▶ [About this task] Look below for the line holding "TASK-132, label: UI -> DB" and the line holding "TASK-350, label: DB -> CLI". Transcribe exactly those lines and all lines between them, nothing more.

▶ [Extracted records]

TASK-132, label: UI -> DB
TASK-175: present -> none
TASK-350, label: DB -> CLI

...

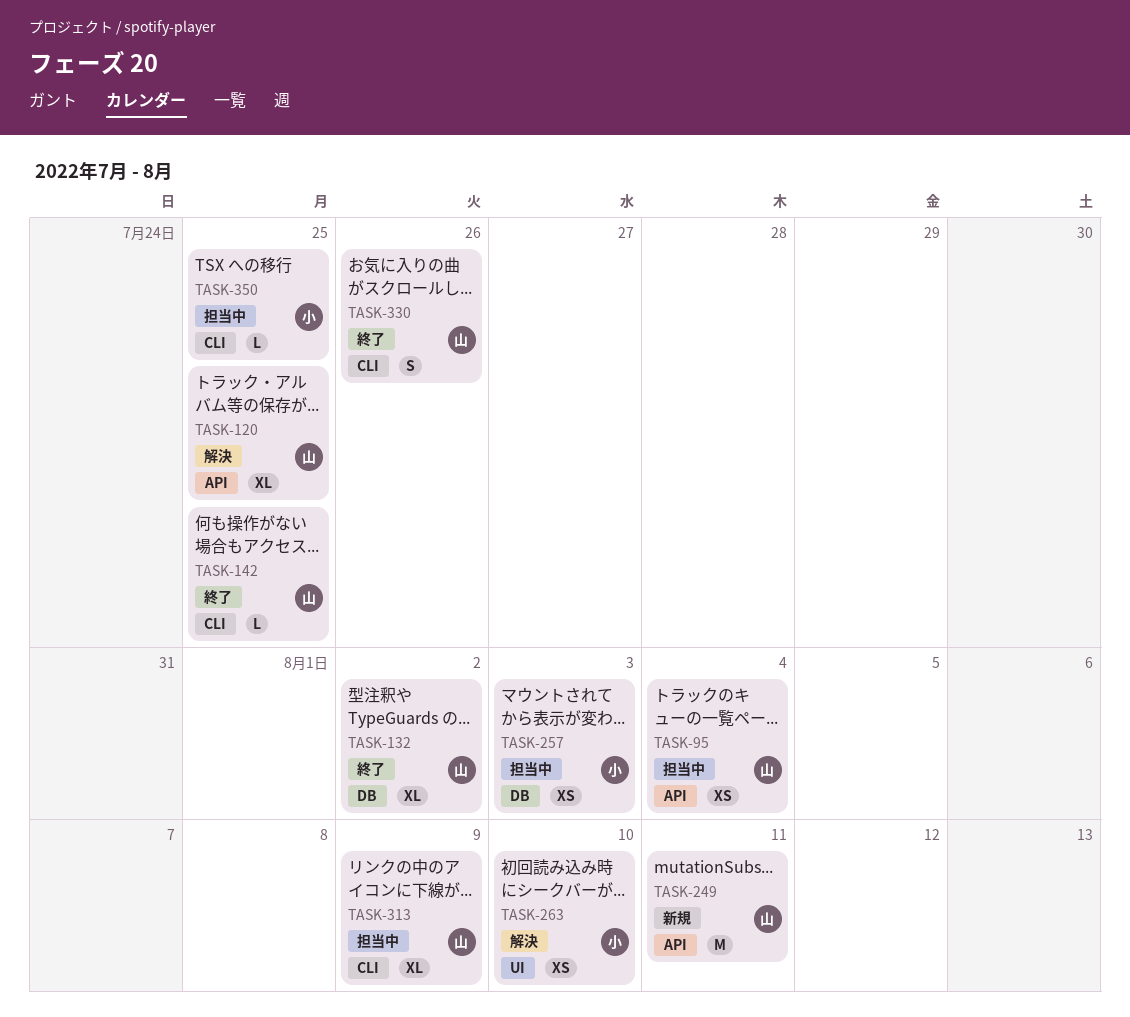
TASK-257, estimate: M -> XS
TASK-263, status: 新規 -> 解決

▶ [Problem solution]
TASK-132, label: UI -> DB
TASK-175: present -> none
TASK-350, label: DB -> CLI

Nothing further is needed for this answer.